His interest in microbubbles first began during his fellowship, when one of his mentors, Dr. George Vetrovec, asked a compelling question: “`Find a way to help me figure out whether a blockage is causing a patient’s symptoms. If you can find a way to do that, it would be so helpful,’” Porter recalled, with a laugh.
“At that time, there was no real way we could, at the bedside, assess whether a blockage in the coronary artery was affecting the blood flow to the patient’s heart muscle, and whether it was causing their chest pain,” he explained. “We subsequently were able to invent microbubbles and ultrasound imaging techniques that would allow us to do that both at rest and during stress testing. Today, this ultrasound imaging technique is done around the world. So hopefully we have answered Dr. Vetrovec’s question.”
In addition to Vetrovec, Dr. Kenneth Ellenbogen, Dr. Ian Nixon and Dr. Walter Paulson were important teachers. Of the latter, Porter said, “he took so much time to teach you the technique of echocardiography. And no one studied the literature better than Walter Paulson. Whenever I was on any kind of rotation during my cardiology fellowship, I would sneak out of the rotation just go over to the echo lab and listen to him discuss cases as he was reviewing echos for the day because you would learn so much.”
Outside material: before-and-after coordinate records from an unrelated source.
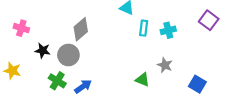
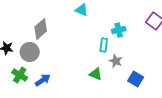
cyan rectangle: (144, 28) -> (104, 45), moved
blue square: (197, 84) -> (136, 79), moved

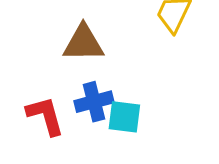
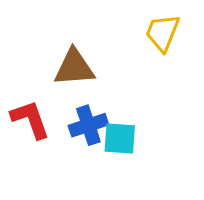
red L-shape: (45, 116) -> (30, 119), moved

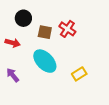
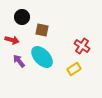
red cross: (67, 29) -> (82, 46), moved
purple arrow: (13, 75) -> (19, 61), moved

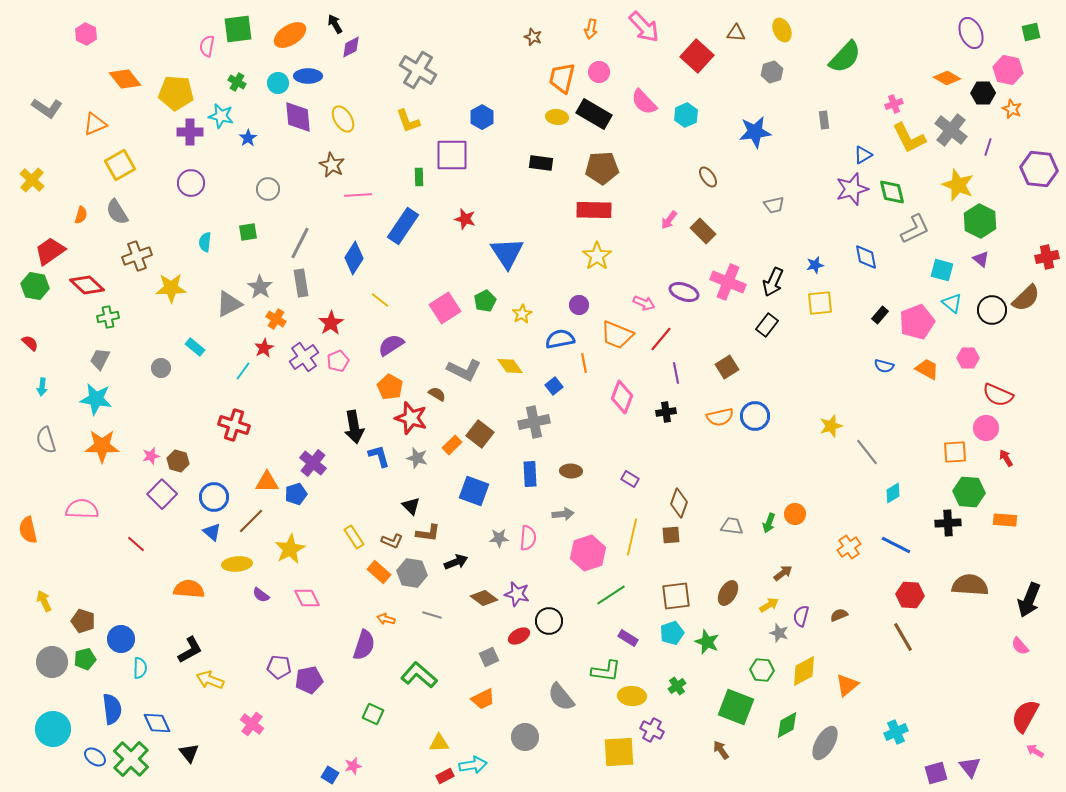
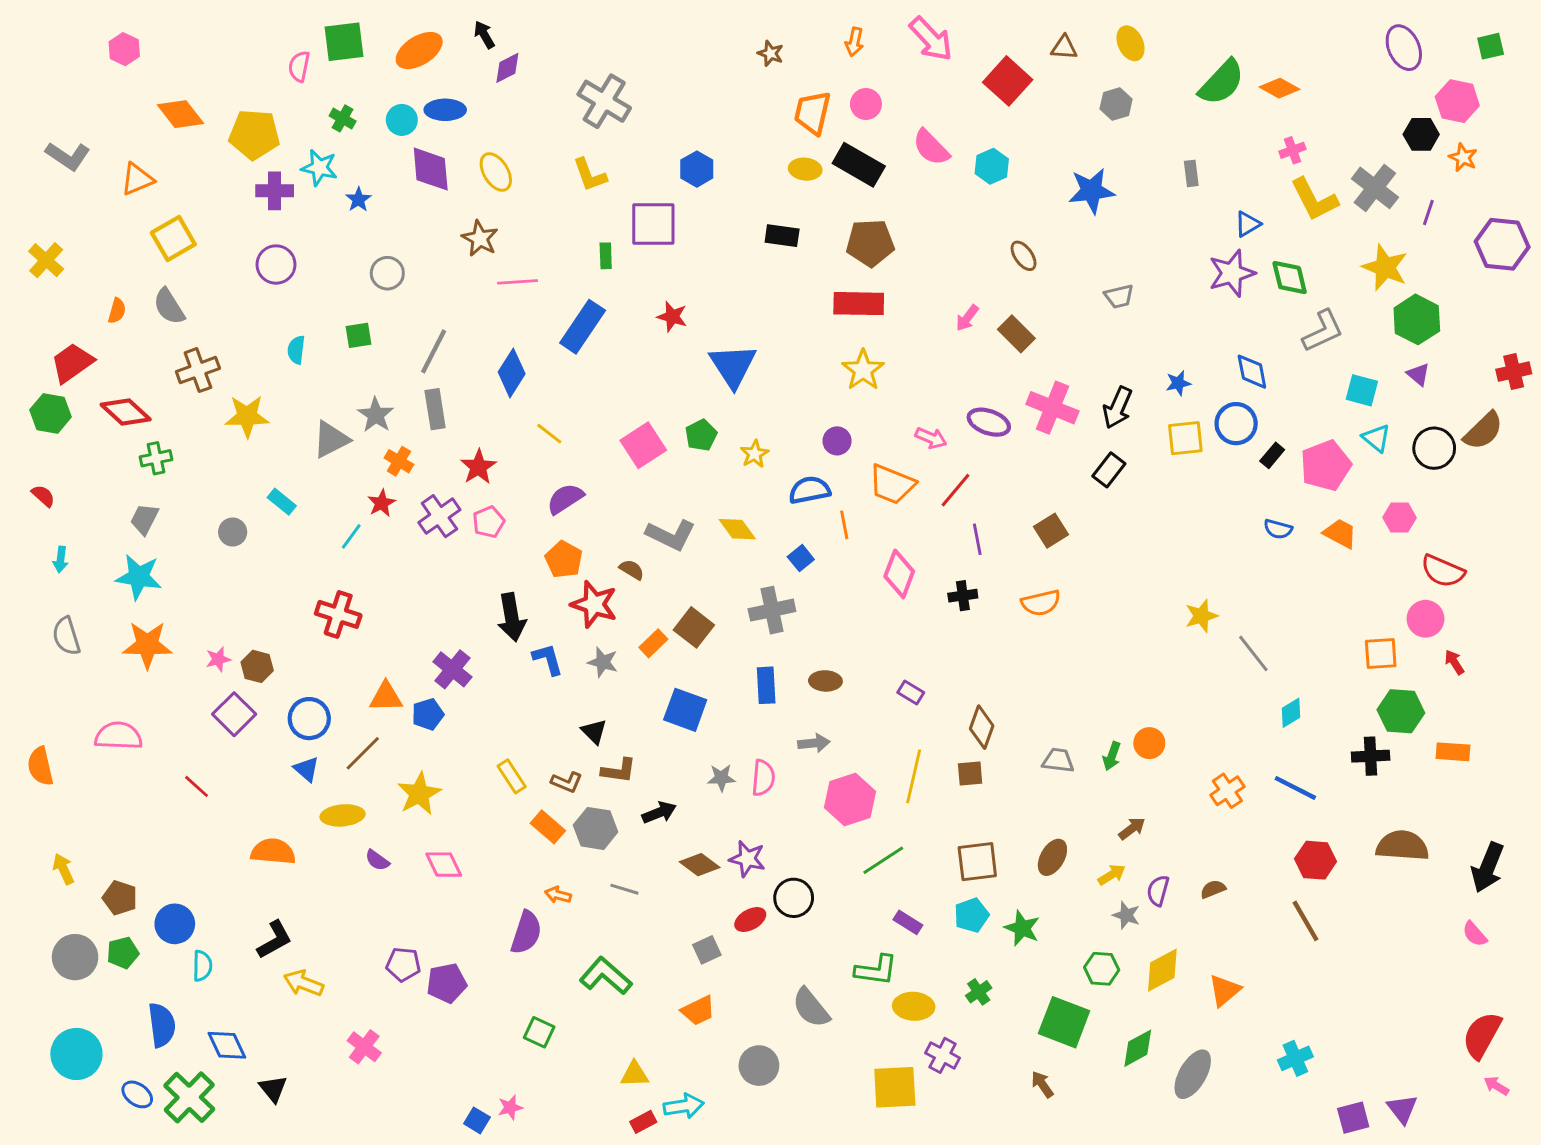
orange diamond: (947, 78) -> (1279, 88), moved
blue circle: (755, 416) -> (1236, 424), moved

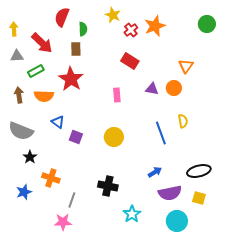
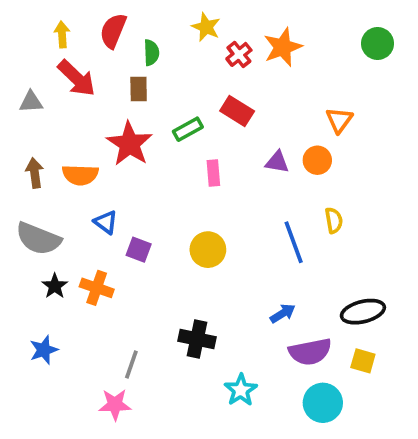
yellow arrow: (14, 29) -> (62, 34), moved
green rectangle: (36, 71) -> (188, 129), moved
orange cross: (51, 178) -> (97, 288), moved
He recalled his first impressions of the Richmond hospital as a resident. “I went from a small medical center in Omaha to this huge, developing, exciting place where there were patients everywhere and all kinds of illnesses that I’d never seen before,” he said. As he began the long rotations—all while raising a young family–“every month was just a tremendous learning experience. The hardest days of your life, but the best days.”
Porter returned to Richmond in 2011, when he was named VCU Alumni of the Year. He spoke at both the medical school and cardiology grand rounds. While much had changed in terms of the hospital’s growth and new technologies, “the interest and the enthusiasm of the faculty had remained the same. All those great faculty have really been the fabric that has made Virginia Commonwealth University such a special place to be.”